The best view in Yosemite Valley is from a flat, paved loop trail. That is not a consolation-prize sentence. The boardwalk through Cook's Meadow and the paved path to the base of Lower Yosemite Fall put you in front of the same granite and the same falling water that people climb thousands of feet to photograph from above, and they do it without a single step. Yosemite is genuinely better set up for visitors with mobility, hearing, and vision disabilities than almost any wild place in the country. It is also terrible at telling anyone this in advance. So here is the briefing.

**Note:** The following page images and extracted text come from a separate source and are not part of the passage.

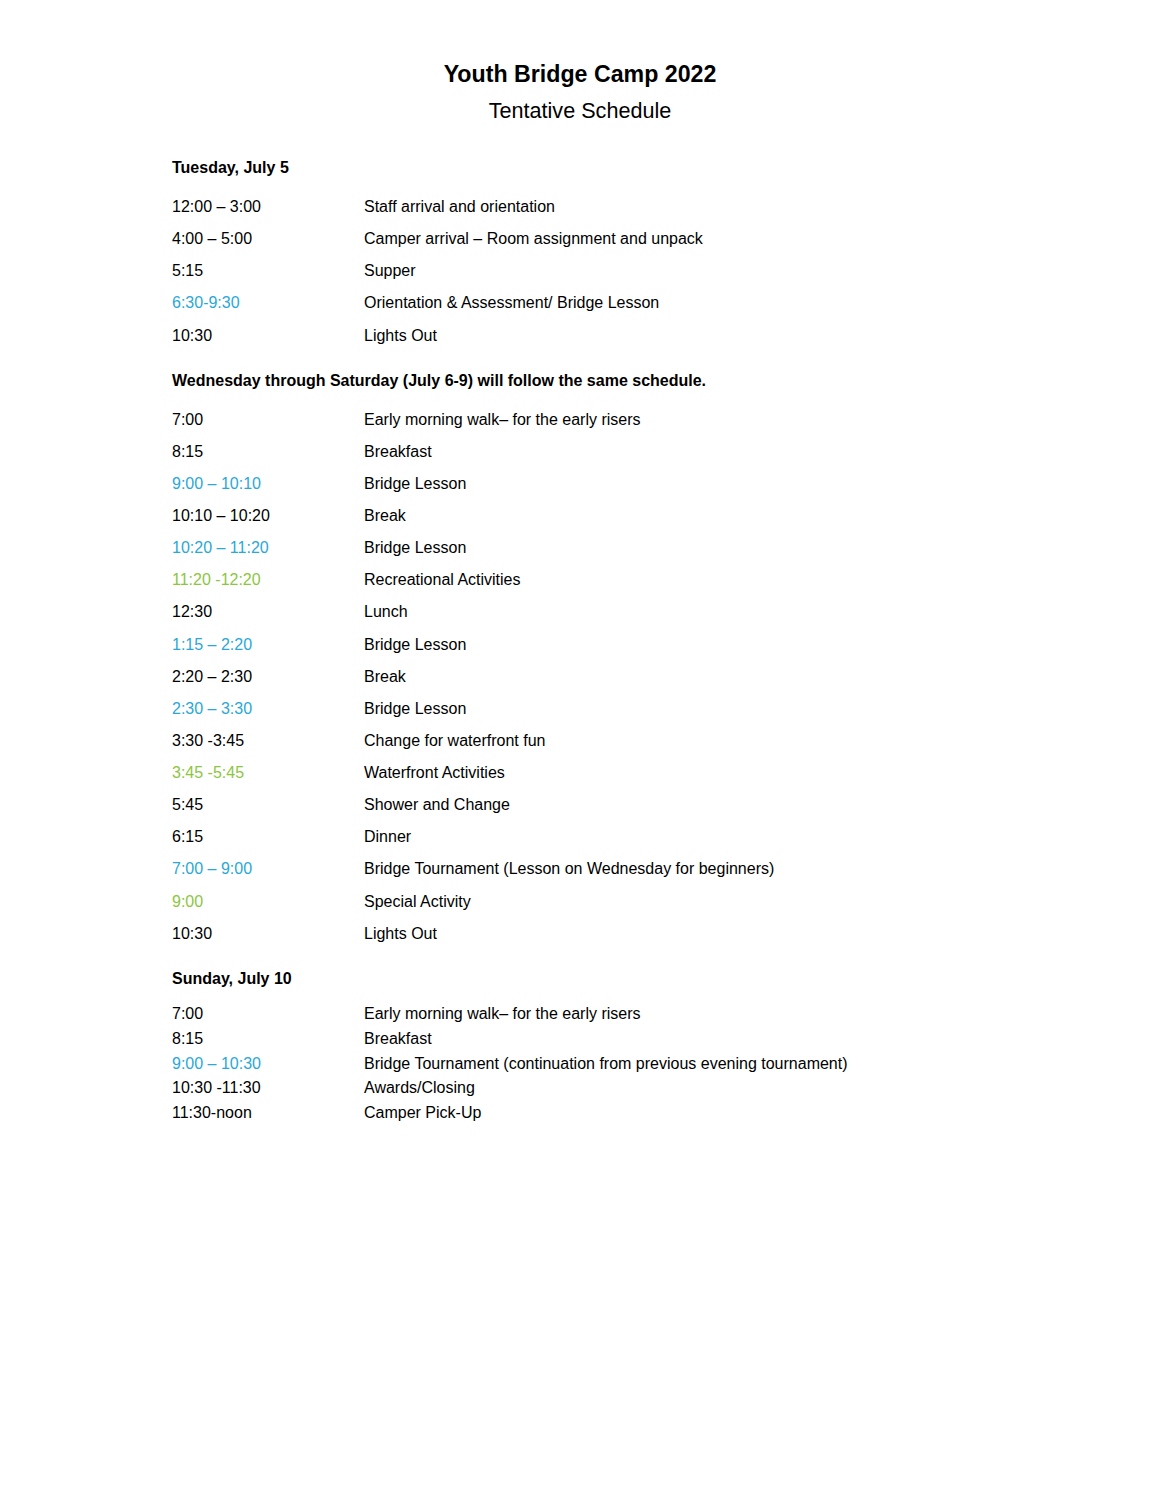Youth Bridge Camp 2022
Tentative Schedule
Tuesday, July 5
| 12:00 – 3:00 | Staff arrival and orientation |
| 4:00 – 5:00 | Camper arrival – Room assignment and unpack |
| 5:15 | Supper |
| 6:30-9:30 | Orientation & Assessment/ Bridge Lesson |
| 10:30 | Lights Out |
Wednesday through Saturday (July 6-9) will follow the same schedule.
| 7:00 | Early morning walk– for the early risers |
| 8:15 | Breakfast |
| 9:00 – 10:10 | Bridge Lesson |
| 10:10 – 10:20 | Break |
| 10:20 – 11:20 | Bridge Lesson |
| 11:20 -12:20 | Recreational Activities |
| 12:30 | Lunch |
| 1:15 – 2:20 | Bridge Lesson |
| 2:20 – 2:30 | Break |
| 2:30 – 3:30 | Bridge Lesson |
| 3:30 -3:45 | Change for waterfront fun |
| 3:45 -5:45 | Waterfront Activities |
| 5:45 | Shower and Change |
| 6:15 | Dinner |
| 7:00 – 9:00 | Bridge Tournament (Lesson on Wednesday for beginners) |
| 9:00 | Special Activity |
| 10:30 | Lights Out |
Sunday, July 10
| 7:00 | Early morning walk– for the early risers |
| 8:15 | Breakfast |
| 9:00 – 10:30 | Bridge Tournament (continuation from previous evening tournament) |
| 10:30 -11:30 | Awards/Closing |
| 11:30-noon | Camper Pick-Up |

Lower Yosemite Fall loop. The eastern portion of the loop, from shuttle stop 6 to the footbridge below the fall, is paved and wheelchair accessible. In May the spray reaches the bridge and the sound is physical. A manual chair may want a push on a couple of grades, but this is the single best accessible destination in the park and it is free, flat, and a mile round trip.
Bridalveil Fall. The western trail from the parking area to the viewing area is paved. The rebuilt plaza and paths from the 2023 rehabilitation made the whole approach smoother than it has been in decades. Spring is loud and wet; late summer is quiet and contemplative; both are worth it.
Cook's Meadow and the Valley boardwalks. Flat boardwalk loops with Half Dome, Yosemite Falls, and Sentinel Rock arranged around you. This is the classic photographic geography of the park, at grade.
Glacier Point. When the road is open (May through October or so), a short paved path leads from the parking area to the railing, 3,200 feet directly above the Valley floor with Half Dome at eye level. It is the greatest effort-to-view ratio in the National Park System.
Big Trees Loop, Mariposa Grove. A purpose-built accessible trail through giant sequoias, completed in the grove's 2018 restoration. Level, firm surface, benches, and trees older than the alphabet you are reading. Vehicles displaying a disability placard may drive the grove road when the shuttle is running, which turns an otherwise shuttle-dependent visit into a straightforward one.

The free Yosemite Valley shuttle is wheelchair accessible (ramps and securement points on the buses) and runs a loop of about nineteen stops covering the lodges, campgrounds, trailheads, and the visitor center, roughly 7 a.m. to 10 p.m. Park once in a designated accessible space (they exist at every major lot and trailhead, and your state placard is valid here) and let the shuttle do the Valley. The park also issues a temporary accessibility placard at entrance stations and visitor centers for visitors who need one during the trip; it also opens vehicle access to a few otherwise-restricted roads, the Mariposa Grove road among them.
Seasonally, manual wheelchairs can be rented in the Valley (ask at the bike rental stands at Yosemite Valley Lodge and Curry Village). Supplies are small; bringing your own equipment is safer in peak season.
Yosemite has run a dedicated Deaf Services program for decades, one of the oldest in the Park Service. American Sign Language interpretation is available for ranger programs; in the off-season, request an interpreter at least two weeks ahead so the park can contract one (yose_deaf_services@nps.gov, or 209-379-5250 by voice or text). A public videophone for Deaf visitors sits in the lobby of Yosemite Valley Lodge, and the park's films run captioned.
Audio description, large-print and Braille publications, and tactile exhibits are available at the Valley Visitor Center; ask at the desk, because almost none of it is out on display. And a naturalist's note: Yosemite rewards ears. The Valley in May is a surround-sound installation (three waterfalls audible at once from the right meadow), and an evening ranger program does not care whether you can see the screen.
The Access Pass, free, lifetime, for U.S. citizens and permanent residents with a permanent disability, admits the pass holder and everyone in the vehicle to every national park and federal recreation site in the country. It also discounts about half the cost of most federal campgrounds. You can obtain it at the entrance station with documentation, and it replaces the $35 gate fee forever. If you qualify and do not have one, this is the first errand of the trip.
Some arithmetic the brochures soften: the Valley floor is at 4,000 feet and the air is thinner than home; distances between shuttle stops are longer than they look on the cartoon map; and summer afternoon heat radiating off granite is real (our heat guide applies double at a slower pace of travel). Mornings are cooler, emptier, and easier in every way. The general strategy this site recommends for everyone (arrive early, do less, do it properly) is not modified for accessibility. It simply matters more.
The park's own accessibility guide, downloadable from the NPS Yosemite site, is the authoritative document for current details, and unlike most government PDFs it is genuinely useful. Pair it with our guide to Yosemite without hiking, which shares most of its geography with this one, and with the map for laying out shuttle-stop distances before you commit to a day. The wheelchair view from the Sentinel Bridge area, Half Dome upstream and the Merced sliding underneath you, gives up nothing to any overlook in the park.